→ **Assignment**
Lines with "none": please show every one of them from the listing below.

→ **Task material**
________

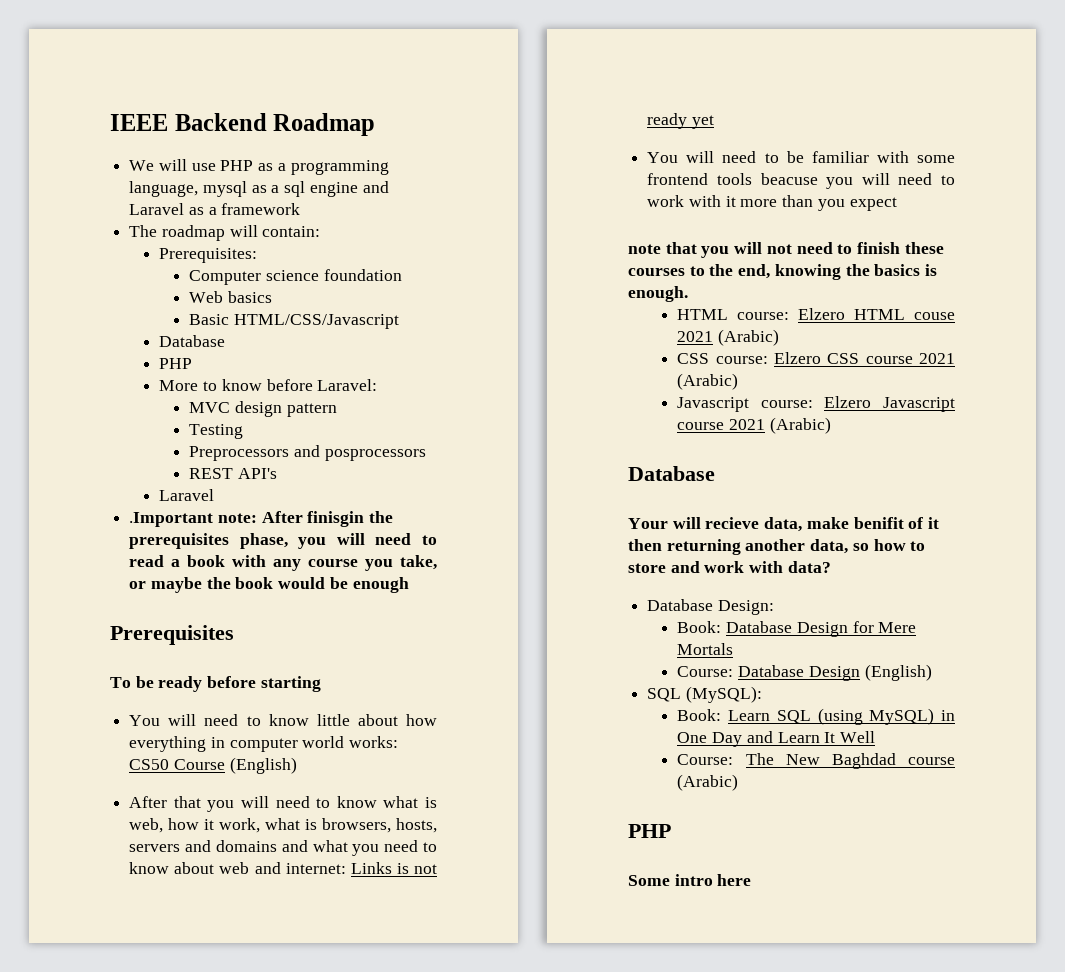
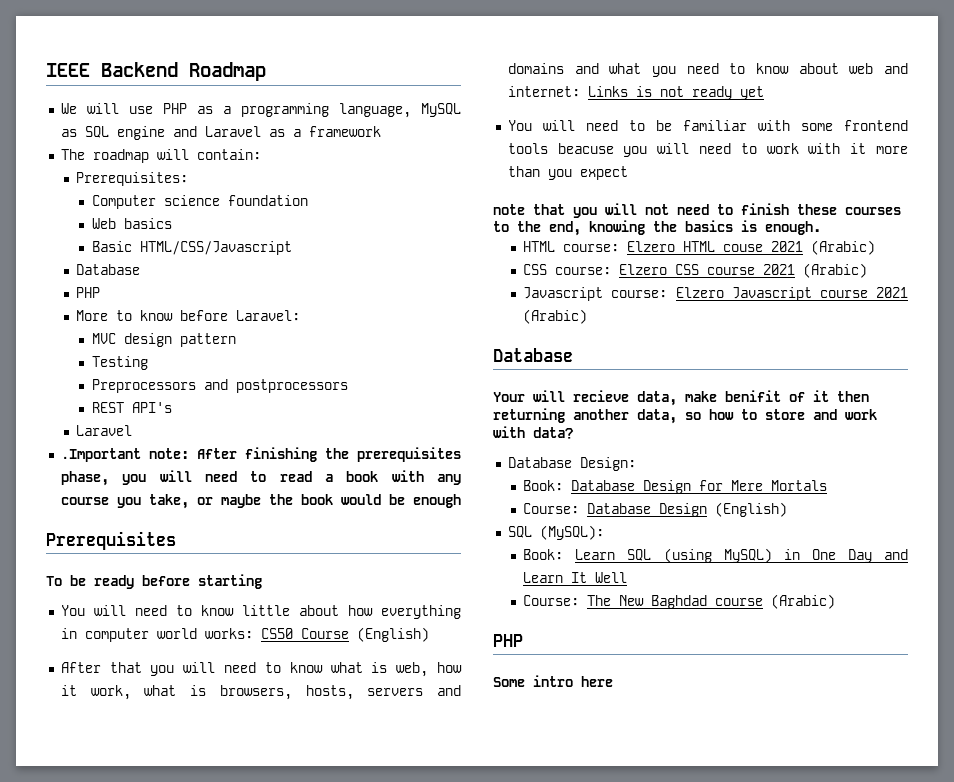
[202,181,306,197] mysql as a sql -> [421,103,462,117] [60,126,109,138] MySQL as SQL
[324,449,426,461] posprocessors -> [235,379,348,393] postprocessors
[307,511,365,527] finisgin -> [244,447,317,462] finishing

________

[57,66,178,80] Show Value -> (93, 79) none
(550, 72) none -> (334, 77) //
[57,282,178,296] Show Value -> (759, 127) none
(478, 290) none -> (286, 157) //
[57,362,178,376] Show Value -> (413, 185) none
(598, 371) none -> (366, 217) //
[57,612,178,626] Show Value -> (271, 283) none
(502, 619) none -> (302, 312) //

________

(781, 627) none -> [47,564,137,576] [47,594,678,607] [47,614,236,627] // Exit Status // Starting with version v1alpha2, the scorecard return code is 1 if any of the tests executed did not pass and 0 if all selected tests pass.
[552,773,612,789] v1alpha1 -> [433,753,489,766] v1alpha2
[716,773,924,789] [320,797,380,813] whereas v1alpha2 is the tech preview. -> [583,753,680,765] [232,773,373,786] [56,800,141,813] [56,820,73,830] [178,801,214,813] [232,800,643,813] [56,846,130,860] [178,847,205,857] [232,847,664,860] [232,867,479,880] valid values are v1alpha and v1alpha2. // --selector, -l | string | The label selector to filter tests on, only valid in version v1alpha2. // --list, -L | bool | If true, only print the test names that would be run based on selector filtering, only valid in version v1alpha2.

________

→ **Task output**
[57,66,178,80] Show Value -> (93, 79) none
(550, 72) none -> (334, 77) //
[57,282,178,296] Show Value -> (759, 127) none
(478, 290) none -> (286, 157) //
[57,362,178,376] Show Value -> (413, 185) none
(598, 371) none -> (366, 217) //
[57,612,178,626] Show Value -> (271, 283) none
(502, 619) none -> (302, 312) //
(781, 627) none -> [47,564,137,576] [47,594,678,607] [47,614,236,627] // Exit Status // Starting with version v1alpha2, the scorecard return code is 1 if any of the tests executed did not pass and 0 if all selected tests pass.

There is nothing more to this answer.